Federation Sail

The Federation SAIL allows multiple datasets to be virtually combined into a single dataset. The Federation SAIL combines multiple RDF stores that may exist on a remote server or are embedded in the same JVM. The Federation distributes sections of the query to different members based on the data contained in each of the members. These results are then joined together within the federation to provide the same result as if all the data was co-located within a single store.

The federation has a complex configuration, when compared to other repositories, and requires its own configuration template. A configuration template, like the one shown in Figure 10, should be placed in a "templates" directory within the console's data directory (~/.aduna/openrdf-sesame-console/templates/bsbm-federation.ttl). A federation can then be created using the create command and the file name without the .ttl suffix.

Figure 10. BSBM Federation

#
# Sesame configuration template for three federated repositories
#
@prefix rdfs: <http://www.w3.org/2000/01/rdf-schema#>.
@prefix rep: <http://www.openrdf.org/config/repository#>.
@prefix sr: <http://www.openrdf.org/config/repository/sail#>.
@prefix sail: <http://www.openrdf.org/config/sail#>.
@prefix sparql: <http://www.openrdf.org/config/repository/sparql#>.
@prefix fed: <http://www.openrdf.org/config/sail/federation#>.
@prefix rdf: <http://www.w3.org/1999/02/22-rdf-syntax-ns#> .
@prefix foaf: <http://xmlns.com/foaf/0.1/> .
@prefix dc: <http://purl.org/dc/elements/1.1/> .
@prefix rev: <http://purl.org/stuff/rev#> .
@prefix bsbm: <http://www4.wiwiss.fu-berlin.de/bizer/bsbm/v01/vocabulary/> .
@prefix bsbm-inst: <http://www4.wiwiss.fu-berlin.de/bizer/bsbm/v01/instances/> .

[] a rep:Repository ;
   rep:repositoryID "{%Repository ID|bsbm-federation%}" ;
   rdfs:label "{%Repository title|BSBM Federation%}" ;
   rep:repositoryImpl [
      rep:repositoryType "openrdf:SailRepository" ;
      sr:sailImpl [
         sail:sailType "openrdf:Federation" ;
         fed:distinct true ;
         fed:localPropertySpace rdf: ;
         fed:localPropertySpace rdfs: ;
         fed:localPropertySpace foaf: ;
         fed:localPropertySpace dc: ;
         fed:localPropertySpace rev: ;
         fed:localPropertySpace bsbm: ;
         fed:member [
            rep:repositoryType "openrdf:SPARQLRepository" ;
            sparql:endpoint <http://localhost:8080/openrdf-sesame/repositories/producers> ;
            sparql:subjectSpace bsbm: ;
            sparql:subjectSpace bsbm-inst:Product ;
            sparql:subjectSpace bsbm-inst:dataFromProducer
         ];
         fed:member [
            rep:repositoryType "openrdf:SPARQLRepository" ;
            sparql:endpoint <http://localhost:8080/openrdf-sesame/repositories/vendors> ;
            sparql:subjectSpace bsbm-inst:dataFromVendor
         ];
         fed:member [
            rep:repositoryType "openrdf:SPARQLRepository" ;
            sparql:endpoint <http://localhost:8080/openrdf-sesame/repositories/ratings> ;
            sparql:subjectSpace bsbm-inst:dataFromRatingSite
         ]
      ]
   ].

Perhaps the most significant option is the fed:distinct option.

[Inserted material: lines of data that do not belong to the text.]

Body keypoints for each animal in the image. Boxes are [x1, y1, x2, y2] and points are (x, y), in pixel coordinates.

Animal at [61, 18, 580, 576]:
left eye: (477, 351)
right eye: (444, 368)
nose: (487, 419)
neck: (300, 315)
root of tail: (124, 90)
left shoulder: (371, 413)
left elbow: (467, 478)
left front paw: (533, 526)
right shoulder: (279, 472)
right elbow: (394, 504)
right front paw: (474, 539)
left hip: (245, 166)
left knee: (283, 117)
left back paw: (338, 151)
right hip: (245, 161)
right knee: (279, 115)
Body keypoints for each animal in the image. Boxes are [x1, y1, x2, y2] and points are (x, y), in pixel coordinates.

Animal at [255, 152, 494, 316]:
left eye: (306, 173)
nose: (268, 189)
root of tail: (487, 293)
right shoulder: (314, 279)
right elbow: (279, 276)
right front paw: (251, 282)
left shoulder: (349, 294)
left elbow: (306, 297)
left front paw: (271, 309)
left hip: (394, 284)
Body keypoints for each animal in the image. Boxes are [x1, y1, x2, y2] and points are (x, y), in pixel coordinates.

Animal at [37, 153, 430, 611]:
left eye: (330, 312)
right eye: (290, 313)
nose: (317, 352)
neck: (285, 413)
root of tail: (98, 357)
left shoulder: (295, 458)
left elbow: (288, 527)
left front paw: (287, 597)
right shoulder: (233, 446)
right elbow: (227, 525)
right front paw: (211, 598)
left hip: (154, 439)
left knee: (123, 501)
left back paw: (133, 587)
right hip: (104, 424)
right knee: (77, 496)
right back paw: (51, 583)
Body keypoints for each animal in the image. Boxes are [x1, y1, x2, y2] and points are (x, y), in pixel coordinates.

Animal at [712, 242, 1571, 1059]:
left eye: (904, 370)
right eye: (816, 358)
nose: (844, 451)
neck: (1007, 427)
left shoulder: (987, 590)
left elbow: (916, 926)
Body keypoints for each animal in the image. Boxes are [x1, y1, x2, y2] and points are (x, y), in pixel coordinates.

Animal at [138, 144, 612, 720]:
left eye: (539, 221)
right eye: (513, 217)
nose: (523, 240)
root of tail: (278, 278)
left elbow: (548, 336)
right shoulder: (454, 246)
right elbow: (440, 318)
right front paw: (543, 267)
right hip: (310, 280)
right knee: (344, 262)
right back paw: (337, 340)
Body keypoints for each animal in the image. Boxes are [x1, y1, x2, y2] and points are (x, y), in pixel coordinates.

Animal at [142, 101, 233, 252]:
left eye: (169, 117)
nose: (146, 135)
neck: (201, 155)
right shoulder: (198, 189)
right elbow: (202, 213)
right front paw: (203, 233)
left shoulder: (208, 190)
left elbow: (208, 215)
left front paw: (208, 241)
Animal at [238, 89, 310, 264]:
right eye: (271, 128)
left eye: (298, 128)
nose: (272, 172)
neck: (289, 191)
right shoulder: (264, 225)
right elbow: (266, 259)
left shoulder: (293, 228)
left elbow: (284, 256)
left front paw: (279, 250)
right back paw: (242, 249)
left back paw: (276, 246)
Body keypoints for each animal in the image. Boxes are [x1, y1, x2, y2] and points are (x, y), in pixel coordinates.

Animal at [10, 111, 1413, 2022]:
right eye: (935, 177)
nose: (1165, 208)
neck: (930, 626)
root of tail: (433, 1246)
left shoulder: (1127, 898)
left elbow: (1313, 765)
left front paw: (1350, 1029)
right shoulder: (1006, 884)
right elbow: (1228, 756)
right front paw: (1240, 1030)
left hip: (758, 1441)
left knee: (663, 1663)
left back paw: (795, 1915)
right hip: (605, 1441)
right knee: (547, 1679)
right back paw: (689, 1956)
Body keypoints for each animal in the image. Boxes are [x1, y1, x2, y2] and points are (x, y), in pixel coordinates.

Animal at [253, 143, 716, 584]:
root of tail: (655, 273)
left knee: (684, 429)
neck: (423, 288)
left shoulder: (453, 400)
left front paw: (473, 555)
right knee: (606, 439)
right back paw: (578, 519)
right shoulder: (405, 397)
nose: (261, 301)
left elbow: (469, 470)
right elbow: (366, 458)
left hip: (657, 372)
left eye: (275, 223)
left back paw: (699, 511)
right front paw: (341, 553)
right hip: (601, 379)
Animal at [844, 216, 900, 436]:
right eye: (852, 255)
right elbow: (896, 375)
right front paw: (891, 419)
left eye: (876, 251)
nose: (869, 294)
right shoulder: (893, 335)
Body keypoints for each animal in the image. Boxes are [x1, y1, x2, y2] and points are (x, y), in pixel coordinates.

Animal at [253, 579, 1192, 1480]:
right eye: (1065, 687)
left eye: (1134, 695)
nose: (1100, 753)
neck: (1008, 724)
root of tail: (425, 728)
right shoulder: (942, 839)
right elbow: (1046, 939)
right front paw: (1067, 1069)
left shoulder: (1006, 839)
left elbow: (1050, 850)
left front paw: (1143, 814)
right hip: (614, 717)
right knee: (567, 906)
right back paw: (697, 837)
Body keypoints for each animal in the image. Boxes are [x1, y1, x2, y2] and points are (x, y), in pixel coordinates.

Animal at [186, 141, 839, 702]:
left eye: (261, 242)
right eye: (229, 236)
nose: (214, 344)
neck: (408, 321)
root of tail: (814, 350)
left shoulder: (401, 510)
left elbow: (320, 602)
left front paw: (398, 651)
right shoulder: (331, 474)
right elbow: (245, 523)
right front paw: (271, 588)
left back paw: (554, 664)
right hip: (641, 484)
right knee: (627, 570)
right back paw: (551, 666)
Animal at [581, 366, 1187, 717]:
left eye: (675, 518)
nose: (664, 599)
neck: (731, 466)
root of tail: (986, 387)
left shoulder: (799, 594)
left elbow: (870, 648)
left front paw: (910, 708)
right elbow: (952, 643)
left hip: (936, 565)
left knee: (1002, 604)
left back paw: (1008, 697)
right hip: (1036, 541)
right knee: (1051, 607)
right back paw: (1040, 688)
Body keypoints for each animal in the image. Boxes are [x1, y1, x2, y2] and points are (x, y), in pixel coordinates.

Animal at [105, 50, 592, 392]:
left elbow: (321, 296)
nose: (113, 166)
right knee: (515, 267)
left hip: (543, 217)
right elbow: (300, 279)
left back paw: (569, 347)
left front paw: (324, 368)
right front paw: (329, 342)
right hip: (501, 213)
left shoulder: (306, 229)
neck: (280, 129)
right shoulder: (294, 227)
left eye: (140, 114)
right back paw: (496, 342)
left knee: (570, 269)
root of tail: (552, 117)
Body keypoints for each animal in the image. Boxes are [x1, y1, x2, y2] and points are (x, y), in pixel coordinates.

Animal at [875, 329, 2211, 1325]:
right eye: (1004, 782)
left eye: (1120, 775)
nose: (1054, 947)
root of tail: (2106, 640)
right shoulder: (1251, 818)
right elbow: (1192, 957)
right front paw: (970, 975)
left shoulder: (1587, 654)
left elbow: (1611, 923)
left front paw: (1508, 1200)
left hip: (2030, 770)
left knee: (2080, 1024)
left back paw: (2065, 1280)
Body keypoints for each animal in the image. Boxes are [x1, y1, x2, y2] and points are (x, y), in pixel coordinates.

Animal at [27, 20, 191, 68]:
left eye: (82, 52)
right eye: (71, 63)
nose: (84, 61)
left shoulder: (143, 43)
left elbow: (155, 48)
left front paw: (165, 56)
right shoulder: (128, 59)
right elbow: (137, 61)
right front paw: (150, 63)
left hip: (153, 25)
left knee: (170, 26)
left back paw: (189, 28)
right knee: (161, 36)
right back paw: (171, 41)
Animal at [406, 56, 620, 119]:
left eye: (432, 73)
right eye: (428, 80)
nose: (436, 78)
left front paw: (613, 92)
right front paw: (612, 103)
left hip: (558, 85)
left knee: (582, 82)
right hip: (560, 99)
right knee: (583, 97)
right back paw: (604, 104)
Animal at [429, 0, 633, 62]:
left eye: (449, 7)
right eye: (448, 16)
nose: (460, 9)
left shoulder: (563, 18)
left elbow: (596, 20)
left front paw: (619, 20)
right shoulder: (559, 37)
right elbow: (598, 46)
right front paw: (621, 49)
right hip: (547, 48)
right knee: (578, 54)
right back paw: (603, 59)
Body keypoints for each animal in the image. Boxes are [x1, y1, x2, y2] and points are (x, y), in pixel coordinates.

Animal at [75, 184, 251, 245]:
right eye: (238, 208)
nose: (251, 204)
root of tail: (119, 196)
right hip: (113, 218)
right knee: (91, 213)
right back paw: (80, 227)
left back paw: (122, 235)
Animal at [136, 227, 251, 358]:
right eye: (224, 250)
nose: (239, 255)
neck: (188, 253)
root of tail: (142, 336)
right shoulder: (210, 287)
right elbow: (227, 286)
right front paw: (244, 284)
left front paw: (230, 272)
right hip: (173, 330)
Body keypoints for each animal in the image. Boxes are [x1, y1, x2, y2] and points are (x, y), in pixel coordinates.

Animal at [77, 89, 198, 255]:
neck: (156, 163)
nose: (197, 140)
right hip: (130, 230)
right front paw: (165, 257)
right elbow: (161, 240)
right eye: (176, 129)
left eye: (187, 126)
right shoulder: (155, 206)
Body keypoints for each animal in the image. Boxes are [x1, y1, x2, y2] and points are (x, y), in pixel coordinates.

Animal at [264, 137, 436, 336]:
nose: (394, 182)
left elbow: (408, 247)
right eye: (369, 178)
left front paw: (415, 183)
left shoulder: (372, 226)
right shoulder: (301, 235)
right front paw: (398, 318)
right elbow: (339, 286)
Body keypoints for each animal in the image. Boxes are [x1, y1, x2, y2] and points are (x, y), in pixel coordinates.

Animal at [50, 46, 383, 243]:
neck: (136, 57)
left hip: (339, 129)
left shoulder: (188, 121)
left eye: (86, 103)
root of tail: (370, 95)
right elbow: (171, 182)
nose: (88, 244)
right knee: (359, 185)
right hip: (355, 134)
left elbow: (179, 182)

When absent, the federation passes the results from multiple members through a distinct filter. By setting this option to true, this step is avoid and can greatly improve performance, but may result in duplicate results if some member include duplicate quads (the same subject, predicate, object, and context combination appears in multiple members).

The fed:localPropertySpace option is the namespaces of predicates used in statements that are stored in the same member for the same subject. For the BSBM datasets, this is all predicates, because each subject is only described in one member. The effect of this option is that if multiple basic graph patterns use predicates that start with one of these values and have the same subject variable, they will only be joined within the same member. If the data is partitioned by predicates (every predicate appears in at most one member) this option has no effect.

The sparql:subjectSpace is an SPARQLRepository optimization that is used by the client to indicate what subject URI prefixes are located on the server. This option reduces bandwidth by allowing the client to predetermine if a statement might exist on the server without connecting to it remotely.

The Federation configuration above, uses the SPARQL protocol exclusively to communicate with its members. It would work with any SPARQL compliant endpoint and therefore is also read only.